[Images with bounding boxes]
<<<<

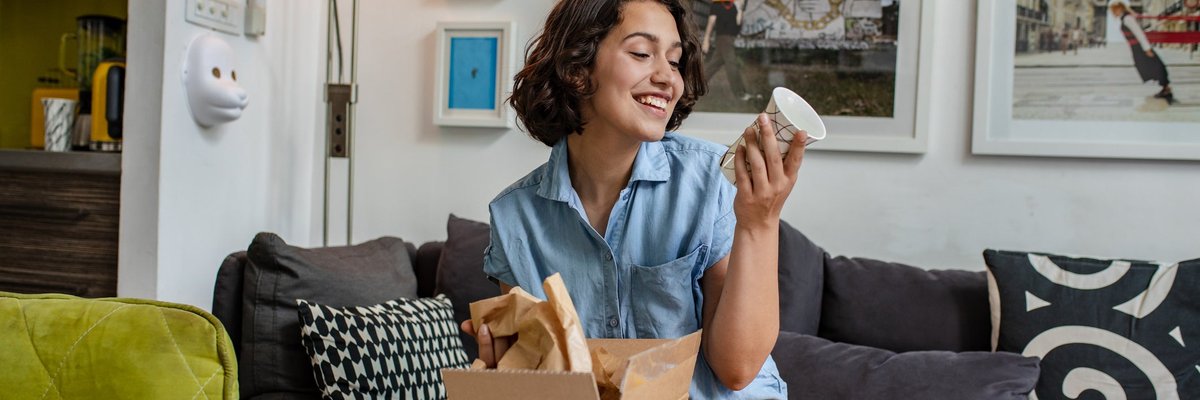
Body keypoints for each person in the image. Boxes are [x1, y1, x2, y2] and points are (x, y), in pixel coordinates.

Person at [459, 0, 804, 398]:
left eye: (674, 62)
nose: (668, 79)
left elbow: (737, 369)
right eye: (642, 53)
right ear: (577, 69)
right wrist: (514, 375)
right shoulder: (514, 218)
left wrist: (760, 222)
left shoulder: (712, 181)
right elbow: (550, 381)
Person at [1110, 2, 1174, 102]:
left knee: (1153, 65)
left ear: (1119, 9)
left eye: (1114, 10)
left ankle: (1166, 88)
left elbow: (1139, 33)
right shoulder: (1124, 18)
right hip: (1136, 47)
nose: (1113, 12)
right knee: (1148, 66)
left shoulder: (1127, 18)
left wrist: (1147, 49)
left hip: (1140, 47)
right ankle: (1164, 87)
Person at [702, 0, 751, 101]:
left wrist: (741, 9)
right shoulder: (717, 5)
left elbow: (738, 24)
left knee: (713, 65)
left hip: (730, 39)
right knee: (732, 65)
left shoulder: (733, 7)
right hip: (723, 38)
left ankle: (696, 86)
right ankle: (740, 93)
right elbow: (711, 23)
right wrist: (706, 40)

>>>>

EXERCISE AIM: The copy must include every record exactly and none of the pictures.

RESPONSE:
Body keypoints for each person in the image. Boxes are [x1, y1, x2, y2] and points are (x, y), in pixel coordinates.

Person at [459, 0, 804, 398]:
left eye: (674, 62)
nose: (668, 79)
left elbow: (737, 369)
right eye: (642, 53)
right ear: (577, 69)
right wrist: (514, 375)
right shoulder: (514, 218)
left wrist: (760, 222)
left shoulder: (712, 181)
right elbow: (550, 381)
Person at [1110, 2, 1174, 102]:
left knee: (1153, 65)
left ear: (1119, 9)
left eye: (1114, 10)
left ankle: (1166, 88)
left elbow: (1139, 33)
right shoulder: (1124, 18)
right hip: (1136, 47)
nose: (1113, 12)
right knee: (1148, 66)
left shoulder: (1127, 18)
left wrist: (1147, 49)
left hip: (1140, 47)
right ankle: (1164, 87)
Person at [702, 0, 751, 101]:
left wrist: (741, 9)
right shoulder: (717, 5)
left elbow: (738, 24)
left knee: (713, 65)
left hip: (730, 39)
right knee: (732, 65)
left shoulder: (733, 7)
right hip: (723, 38)
left ankle: (696, 86)
right ankle: (740, 93)
right elbow: (711, 23)
right wrist: (706, 40)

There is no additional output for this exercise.